Dopo la
prima di Brahms eseguita poche settimane fa, ecco in Auditorium un programma
di sole serenate. Per dirigerlo
torna - dopo il concerto di Capodanno in streaming - il 27enne Thomas Guggeis, uno degli astri nascenti
della direzione d’orchestra. Programma bifronte quanto alla presenza degli
strumenti: prima parte quasi monopolizzata dai fiati e seconda per soli archi.
(Così diventa più facile anche rispettare il limite al numero di esecutori
sulla scena senza penalizzare troppo la resa sonora...)
Apre
una serenata sui-generis, la Fanfare for the Common Man di Aaron Copland, composta nel 1942 per la Cincinnati Symphony. Destinata ad aprire
i concerti in tempo di guerra (gli USA erano appena scesi in campo...) è poi diventata uno dei brani più eseguiti (e...
saccheggiati) d’America: lo stesso Autore la auto-imprestò al finale della sua Terza Sinfonia.
Al
Common Man (per noi l’Uomo qualunque?) il vice di Roosevelt
(Henry Wallace) aveva dedicato
nientemeno che il Secolo XX! Una
glorificazione interessata: c’era da convincere il contribuente a pagare tasse
sempre più salate, stante il crescente - e, per noi, benedetto! - impegno
bellico del Paese. Ma più che l’onorificenza, alla bisogna servì l’introduzione
del Sostituto d’Imposta (!) che fece schizzare
le entrate federali da 3 a 20 miliardi di dollari in due anni.

[Record estratti da una raccolta]

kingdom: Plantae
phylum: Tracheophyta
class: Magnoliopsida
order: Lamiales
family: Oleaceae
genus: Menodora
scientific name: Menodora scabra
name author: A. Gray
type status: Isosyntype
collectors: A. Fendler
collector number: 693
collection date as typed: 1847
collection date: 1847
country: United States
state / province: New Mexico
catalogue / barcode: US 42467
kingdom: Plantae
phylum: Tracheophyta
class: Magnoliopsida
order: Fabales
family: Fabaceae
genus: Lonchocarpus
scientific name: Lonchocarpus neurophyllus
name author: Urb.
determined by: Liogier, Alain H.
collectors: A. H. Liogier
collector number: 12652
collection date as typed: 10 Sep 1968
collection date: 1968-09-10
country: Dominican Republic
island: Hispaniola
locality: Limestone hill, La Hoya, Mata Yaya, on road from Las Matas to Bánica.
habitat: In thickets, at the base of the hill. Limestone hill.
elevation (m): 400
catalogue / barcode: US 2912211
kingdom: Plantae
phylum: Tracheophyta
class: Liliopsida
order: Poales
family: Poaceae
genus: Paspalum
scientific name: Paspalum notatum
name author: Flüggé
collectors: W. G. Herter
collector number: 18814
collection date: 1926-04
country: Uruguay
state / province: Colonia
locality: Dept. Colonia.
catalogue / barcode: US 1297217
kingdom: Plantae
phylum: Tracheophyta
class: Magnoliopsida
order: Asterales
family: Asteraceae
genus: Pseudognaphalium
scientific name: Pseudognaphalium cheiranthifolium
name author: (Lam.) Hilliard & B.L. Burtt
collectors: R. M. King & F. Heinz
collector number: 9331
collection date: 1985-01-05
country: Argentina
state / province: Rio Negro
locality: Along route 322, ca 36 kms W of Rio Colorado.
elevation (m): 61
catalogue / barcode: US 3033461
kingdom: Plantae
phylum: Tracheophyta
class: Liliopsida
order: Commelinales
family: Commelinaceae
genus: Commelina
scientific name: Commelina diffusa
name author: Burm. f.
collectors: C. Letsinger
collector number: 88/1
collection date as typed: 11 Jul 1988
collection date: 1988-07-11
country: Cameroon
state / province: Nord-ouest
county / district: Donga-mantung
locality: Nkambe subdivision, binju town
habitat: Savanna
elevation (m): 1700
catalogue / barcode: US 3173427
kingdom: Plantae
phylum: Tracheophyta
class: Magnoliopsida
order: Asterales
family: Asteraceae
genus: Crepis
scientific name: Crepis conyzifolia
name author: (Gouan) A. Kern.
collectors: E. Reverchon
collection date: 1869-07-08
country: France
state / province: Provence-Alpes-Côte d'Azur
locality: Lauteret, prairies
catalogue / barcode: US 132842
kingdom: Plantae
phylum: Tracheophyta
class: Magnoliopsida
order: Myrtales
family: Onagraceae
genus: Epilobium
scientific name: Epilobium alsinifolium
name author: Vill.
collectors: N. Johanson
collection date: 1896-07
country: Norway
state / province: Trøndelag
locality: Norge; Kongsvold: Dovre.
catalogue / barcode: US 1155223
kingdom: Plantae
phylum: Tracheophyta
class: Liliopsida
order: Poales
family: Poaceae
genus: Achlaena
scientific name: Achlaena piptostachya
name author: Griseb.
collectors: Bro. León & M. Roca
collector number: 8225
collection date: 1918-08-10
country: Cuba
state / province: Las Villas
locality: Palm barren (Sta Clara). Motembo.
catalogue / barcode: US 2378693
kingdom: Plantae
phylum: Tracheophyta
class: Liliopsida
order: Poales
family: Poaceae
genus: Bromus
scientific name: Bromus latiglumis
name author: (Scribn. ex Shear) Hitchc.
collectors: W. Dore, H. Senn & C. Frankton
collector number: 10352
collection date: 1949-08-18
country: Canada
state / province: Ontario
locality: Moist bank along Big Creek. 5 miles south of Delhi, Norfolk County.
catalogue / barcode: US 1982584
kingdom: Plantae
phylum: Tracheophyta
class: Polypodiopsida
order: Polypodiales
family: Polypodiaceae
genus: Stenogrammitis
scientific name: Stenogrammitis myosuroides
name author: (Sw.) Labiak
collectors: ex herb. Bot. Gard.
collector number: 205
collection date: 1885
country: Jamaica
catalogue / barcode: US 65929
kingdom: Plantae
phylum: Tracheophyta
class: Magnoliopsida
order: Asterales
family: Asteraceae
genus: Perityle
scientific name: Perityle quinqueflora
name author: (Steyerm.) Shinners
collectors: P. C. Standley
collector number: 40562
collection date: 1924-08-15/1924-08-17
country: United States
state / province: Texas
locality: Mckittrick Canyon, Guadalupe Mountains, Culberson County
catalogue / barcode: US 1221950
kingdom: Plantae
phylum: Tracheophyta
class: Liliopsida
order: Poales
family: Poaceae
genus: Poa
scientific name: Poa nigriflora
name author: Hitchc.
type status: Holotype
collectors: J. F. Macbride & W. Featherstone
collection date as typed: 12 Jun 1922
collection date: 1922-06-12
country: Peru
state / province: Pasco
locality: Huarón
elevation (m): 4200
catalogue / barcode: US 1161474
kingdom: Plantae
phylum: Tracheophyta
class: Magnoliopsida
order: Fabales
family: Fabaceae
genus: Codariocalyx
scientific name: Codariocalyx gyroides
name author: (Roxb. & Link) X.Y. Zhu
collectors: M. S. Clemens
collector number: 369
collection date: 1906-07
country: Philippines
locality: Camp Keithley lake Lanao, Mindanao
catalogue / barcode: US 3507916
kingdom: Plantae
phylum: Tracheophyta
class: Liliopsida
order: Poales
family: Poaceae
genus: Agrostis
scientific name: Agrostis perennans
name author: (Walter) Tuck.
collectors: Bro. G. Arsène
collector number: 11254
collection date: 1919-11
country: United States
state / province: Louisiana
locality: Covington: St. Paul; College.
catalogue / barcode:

ESERCIZIO
Indica se ciascuna delle affermazioni seguenti concorda con il testo sul concerto. Rispondi sì o no e cita tra virgolette le parole del testo che lo decidono.
(a) La Fanfare for the Common Man fu composta per la Cincinnati Symphony.
(b) La seconda parte del programma è affidata ai soli fiati.
(c) Il Sostituto d'Imposta portò le entrate federali da 3 a 20 miliardi di dollari in due anni.

SOLUZIONE
(a) Sì: «composta nel 1942 per la Cincinnati Symphony».
(b) No: «prima parte quasi monopolizzata dai fiati e seconda per soli archi».
(c) Sì: «fece schizzare le entrate federali da 3 a 20 miliardi di dollari in due anni».